Cole remained in the foyer for no apparent reason after the attack, returned to his room to clean himself up, then reported himself at Bournemouth police station and was later sectioned under the Mental Health Act.

Cole told officers: "I haven't been getting any sleep, I've had no sleep in six days."



Luis Elena-Blas, Miss Vento's father, said the death has traumatised their tight-knit family. 

His wife, Miss Vento's mother, had such a “powerful connection” with her that they “knew what each other was thinking” and has been left devastated.

Mr Elena-Blas said: "I have little to say about myself because I'm empty, I have no desire to keep living.

"We try to keep the ruins of a happy family still going. After my first shift I suffered a nervous breakdown, I've lost my self esteem and had suicidal thoughts."

Mr Elena-Blas also told how he wants to “identify the people responsible for protecting Cole and allowed him to carry out that attack”.

Miss Vento's brother, Luis Elena Vento, added: "I have no words to describe the pain I have endured. It's one of the worst forms of torture I can think of.
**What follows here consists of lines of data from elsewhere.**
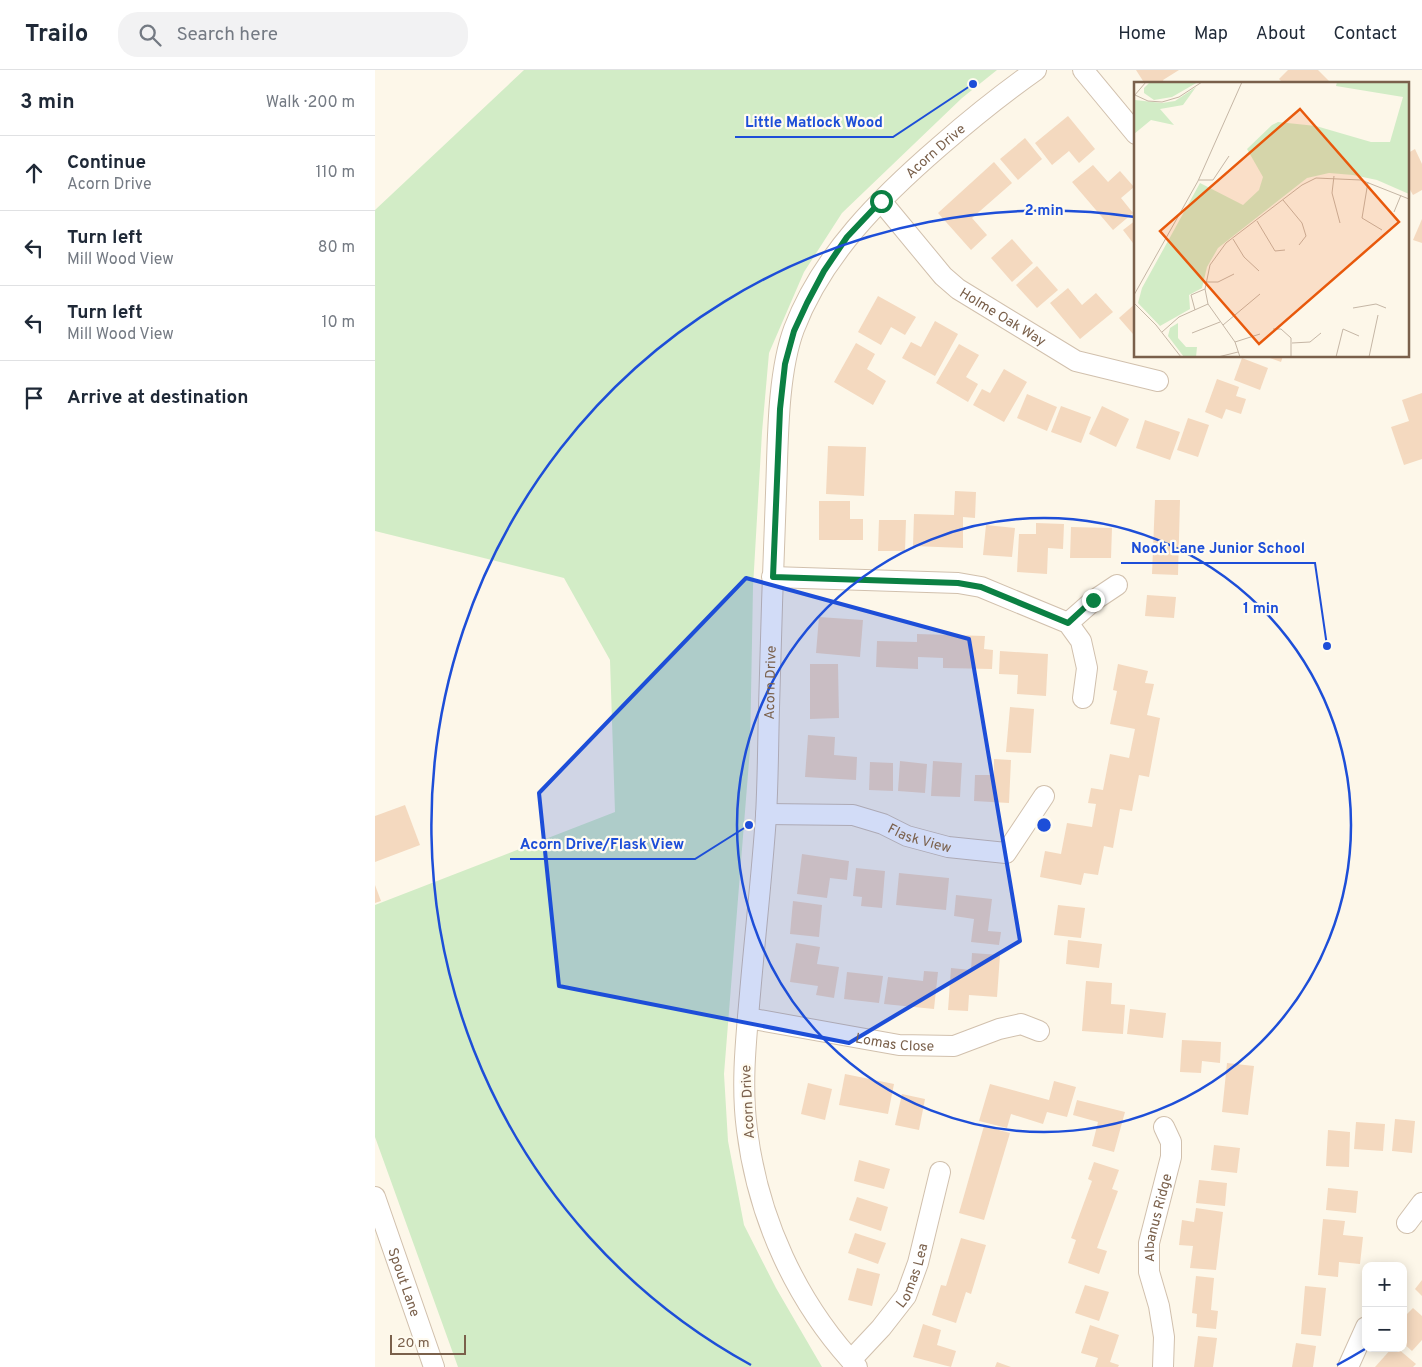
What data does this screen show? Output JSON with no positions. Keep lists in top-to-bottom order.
{
  "streets": {
    "street": [
      "Acorn Drive",
      "Holme Oak Way",
      "Flask View",
      "Lomas Close",
      "Albanus Ridge",
      "Lomas Lea",
      "Spout Lane"
    ]
  },
  "crossings": [
    ["Acorn Drive", "Holme Oak Way"],
    ["Acorn Drive", "Flask View"],
    ["Acorn Drive", "Lomas Close"],
    ["Acorn Drive", "Lomas Lea"]
  ],
  "places": ["Little Matlock Wood", "Nook Lane Junior School", "Acorn Drive/Flask View"],
  "scale_bar": "20 m",
  "page": {
    "header": "Trailo",
    "search": "Search here",
    "nav": [
      "Home",
      "Map",
      "About",
      "Contact"
    ],
    "heading": ["3 min", "Walk · 200 m"],
    "list": [
      ["Continue", "Acorn Drive", "110 m"],
      ["Turn left", "Mill Wood View", "80 m"],
      ["Turn left", "Mill Wood View", "10 m"],
      "Arrive at destination"
    ],
    "map_buttons": ["+", "−"],
    "scale": "20 m"
  },
  "rings": ["2 min", "1 min"]
}
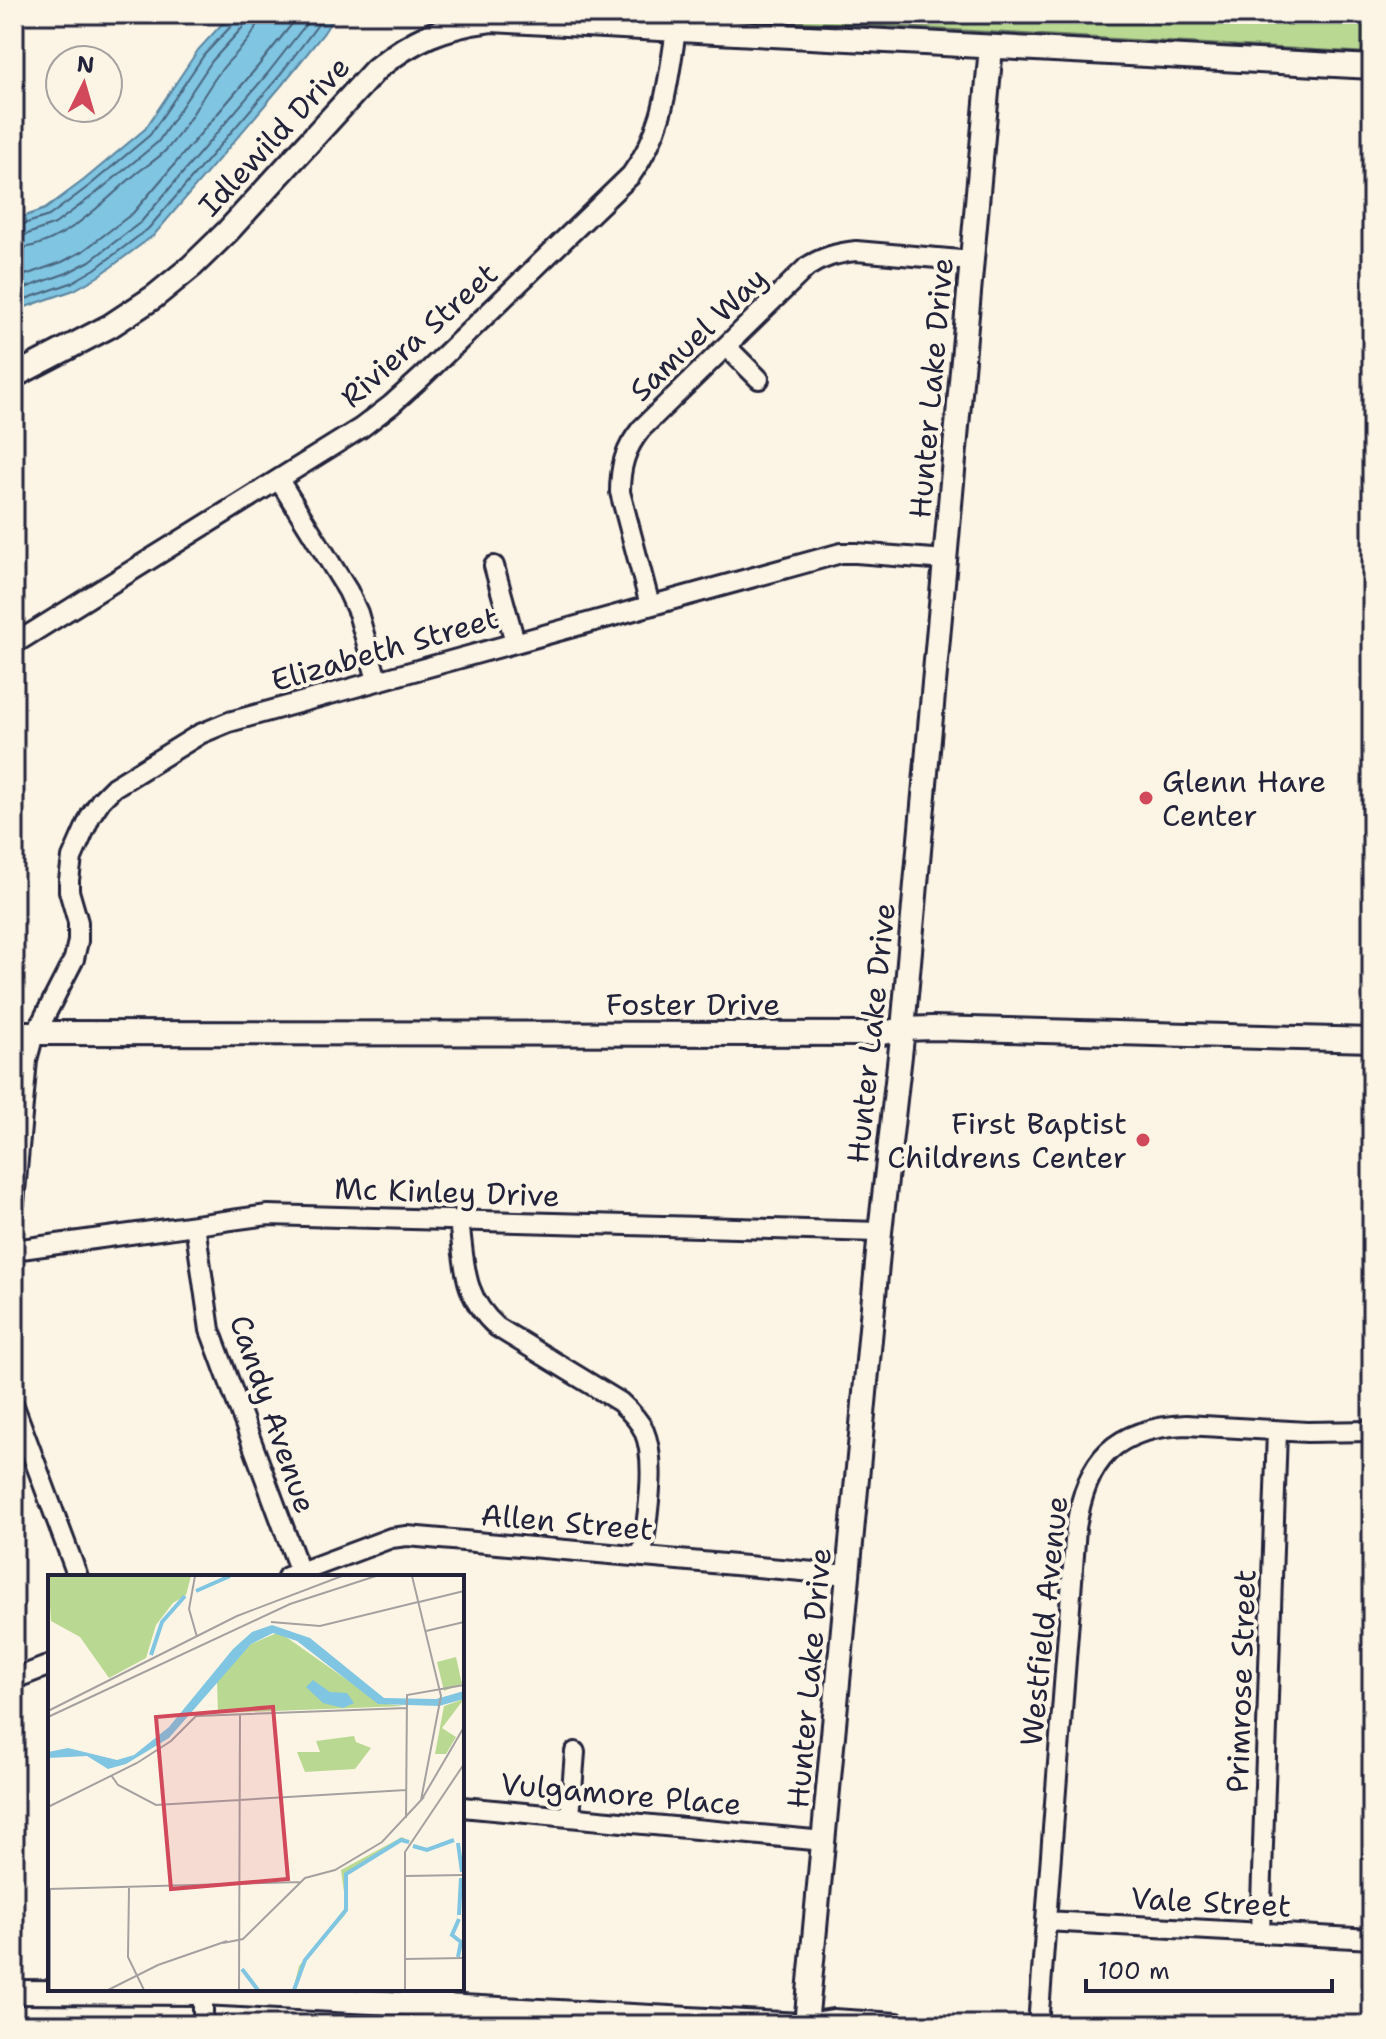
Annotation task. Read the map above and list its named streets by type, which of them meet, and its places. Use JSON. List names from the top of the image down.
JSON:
{
  "streets": {
    "street": [
      "Idlewild Drive",
      "Samuel Way",
      "Riviera Street",
      "Hunter Lake Drive",
      "Elizabeth Street",
      "Foster Drive",
      "Mc Kinley Drive",
      "Candy Avenue",
      "Allen Street",
      "Westfield Avenue",
      "Primrose Street",
      "Vulgamore Place",
      "Vale Street"
    ]
  },
  "crossings": [
    ["Idlewild Drive", "Riviera Street"],
    ["Idlewild Drive", "Hunter Lake Drive"],
    ["Samuel Way", "Hunter Lake Drive"],
    ["Samuel Way", "Elizabeth Street"],
    ["Hunter Lake Drive", "Elizabeth Street"],
    ["Hunter Lake Drive", "Foster Drive"],
    ["Hunter Lake Drive", "Mc Kinley Drive"],
    ["Hunter Lake Drive", "Allen Street"],
    ["Hunter Lake Drive", "Vulgamore Place"],
    ["Elizabeth Street", "Foster Drive"],
    ["Mc Kinley Drive", "Candy Avenue"],
    ["Candy Avenue", "Allen Street"],
    ["Westfield Avenue", "Primrose Street"],
    ["Westfield Avenue", "Vale Street"],
    ["Primrose Street", "Vale Street"]
  ],
  "places": ["Glenn Hare Center", "First Baptist Childrens Center"],
  "scale_bar": "100 m",
  "north": "top"
}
"Nothing will ever be the same again. A family's youngest girl is gone, they have taken the greatest treasure that any family can have."

Robert Grey, defending, said: "It's plain he demonstrated remorse as he went to the police station and told them what he had just done."

Mr Grey said when Cole ran out of medication he and his father tried to source more, but couldn't.

"He knew he needed it but ran into difficulties getting it, he did try and get it but it was not easy for him. There's no doubt that he suffers from a very serious illness."

The court heard that Cole was released from prison in October, having been convicted of indecent exposure, and "struggled to function". 

He also had a previous offence of battery on his mother.

Cole, who admitted manslaughter on the basis of partial diminished responsibility, will be sentenced this afternoon.